### What is being asked
Say how many lines of the records include the string "Bordo". Nothing else belongs in the answer.

### Records supplied
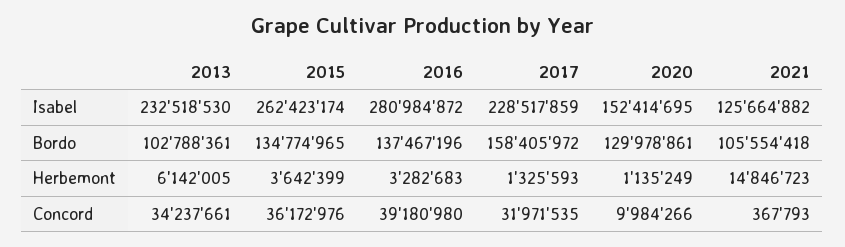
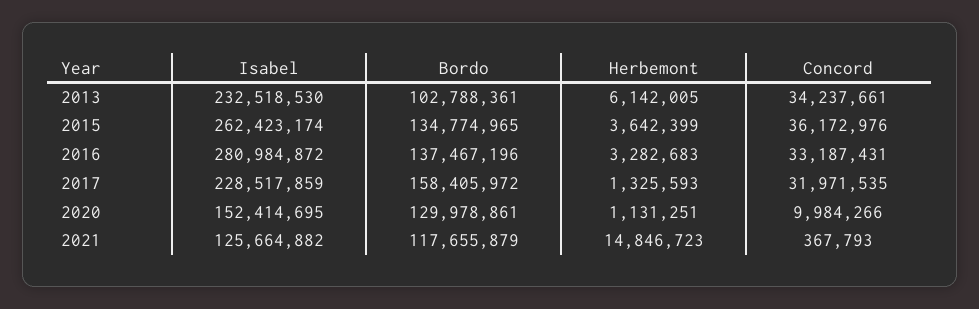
  {
    "2013": {
      "Isabel": 232518530,
      "Bordo": 102788361,
      "Herbemont": 6142005,
      "Concord": 34237661
    },
    "2015": {
      "Isabel": 262423174,
      "Bordo": 134774965,
      "Herbemont": 3642399,
      "Concord": 36172976
    },
    "2016": {
      "Isabel": 280984872,
      "Bordo": 137467196,
      "Herbemont": 3282683,
-     "Concord": 39180980
+     "Concord": 33187431
    },
    "2017": {
      "Isabel": 228517859,
      "Bordo": 158405972,
      "Herbemont": 1325593,
      "Concord": 31971535
    },
    "2020": {
      "Isabel": 152414695,
      "Bordo": 129978861,
-     "Herbemont": 1135249,
+     "Herbemont": 1131251,
      "Concord": 9984266
    },
    "2021": {
      "Isabel": 125664882,
-     "Bordo": 105554418,
+     "Bordo": 117655879,
      "Herbemont": 14846723,
      "Concord": 367793
    }
  }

### Answer section
7